La réponse est probablement contenue dans la question.
En tous cas, cela démontre que la conception primaire de la laïcité peut être aussi une religion comme une autre avec son clergé, ses grands prêtres, ses moines-soldats et ses loges plus ou moins visibles dont l'objectif reste, comme tous les clergés, d'encadrer les ouailles et les profanes par une batterie d'interdictions plus ou moins symboliques et d'imposer leur filtre dans la vision de la société et de la relation que chaque "paroissien" doit avoir avec les autres.
Comme toujours, c'est sous le couvert (ou le couvercle) de grands principes humanistes, voir même du devoir de protection, que ces radicaux partent en croisade en désignant publiquement ceux qu'ils présentent comme des dangers pour la personne et des ennemis de la société, lesquels sont singulièrement aussi les plus réfractaires au coté obscur de leurs intentions et au pouvoir qu'ils exercent sur la conception de la liberté publique.
Le lancement de la deuxième phase visant à l'interdiction totale du voile islamique, via la burqa, illustre les intentions de ces "consciences" qui risquent cette fois-ci de ne pas trouver grand soutien de la part d'une majorité de citoyens et de contraindre au repli communautariste les musulmans et les musulmanes français les mieux intégrés.
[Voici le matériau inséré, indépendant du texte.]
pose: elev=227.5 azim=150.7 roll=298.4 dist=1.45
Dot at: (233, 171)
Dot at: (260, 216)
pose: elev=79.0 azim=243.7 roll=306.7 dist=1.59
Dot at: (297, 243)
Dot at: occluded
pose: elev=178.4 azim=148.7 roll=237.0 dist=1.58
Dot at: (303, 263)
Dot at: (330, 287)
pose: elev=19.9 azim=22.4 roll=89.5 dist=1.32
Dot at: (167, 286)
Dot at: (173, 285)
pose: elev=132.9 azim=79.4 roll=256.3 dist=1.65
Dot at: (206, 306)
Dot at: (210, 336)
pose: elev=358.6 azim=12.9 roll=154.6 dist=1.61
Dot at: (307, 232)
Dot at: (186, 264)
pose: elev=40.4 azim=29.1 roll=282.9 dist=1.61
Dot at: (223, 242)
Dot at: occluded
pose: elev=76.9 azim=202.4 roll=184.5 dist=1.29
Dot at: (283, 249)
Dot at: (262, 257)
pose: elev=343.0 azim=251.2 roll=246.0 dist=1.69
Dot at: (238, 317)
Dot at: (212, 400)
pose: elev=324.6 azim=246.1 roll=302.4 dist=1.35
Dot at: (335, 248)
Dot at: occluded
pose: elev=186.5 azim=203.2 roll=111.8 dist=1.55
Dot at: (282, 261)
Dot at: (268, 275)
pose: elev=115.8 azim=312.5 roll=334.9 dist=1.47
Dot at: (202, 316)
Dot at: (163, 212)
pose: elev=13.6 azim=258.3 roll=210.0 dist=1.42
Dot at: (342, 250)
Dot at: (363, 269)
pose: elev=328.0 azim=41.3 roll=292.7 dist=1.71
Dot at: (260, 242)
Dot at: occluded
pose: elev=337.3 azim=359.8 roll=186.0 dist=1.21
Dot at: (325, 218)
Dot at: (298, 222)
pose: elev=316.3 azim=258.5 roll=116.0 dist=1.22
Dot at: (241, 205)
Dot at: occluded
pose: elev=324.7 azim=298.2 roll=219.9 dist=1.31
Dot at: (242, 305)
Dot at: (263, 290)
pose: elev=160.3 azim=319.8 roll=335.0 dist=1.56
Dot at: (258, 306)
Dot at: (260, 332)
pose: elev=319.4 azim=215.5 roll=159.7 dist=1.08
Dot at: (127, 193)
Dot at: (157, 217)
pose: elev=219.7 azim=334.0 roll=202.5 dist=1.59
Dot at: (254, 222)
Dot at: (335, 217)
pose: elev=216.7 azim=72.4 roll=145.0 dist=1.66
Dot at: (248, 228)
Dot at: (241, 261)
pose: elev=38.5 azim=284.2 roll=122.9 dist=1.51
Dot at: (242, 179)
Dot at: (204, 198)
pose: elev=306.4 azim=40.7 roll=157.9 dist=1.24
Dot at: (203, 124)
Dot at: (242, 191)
En d'autres termes, le "combat" des grands prêtres orthodoxes de la République laïque pourrait bien apparaître publiquement comme identique dans la forme et dans le fond, à celui qu'ils reprochent aux "intégristes" de mener, ne serait-ce qu'en raison de la faiblesse du prétexte qu'ils utilisent pour les affronter indirectement.
En effet, l'argument employé de la volonté de libérer la femme portant la burqa de l'emprise de leurs pères, de leurs maris ou de leur "gourou religieux" pour justifier une nouvelle loi "laïque" se heurte d'une part au nombre insignifiant de personnes visées (à peine un ou deux milliers) et au fait que "la majorité a volontairement adopté cette tenue" que "beaucoup ont la nationalité française et que "l'on compte pas mal de converties dans leurs rangs" comme le rappelle Bernard Godard, ancien membre du Bureau des cultes au ministère de l'Intérieur.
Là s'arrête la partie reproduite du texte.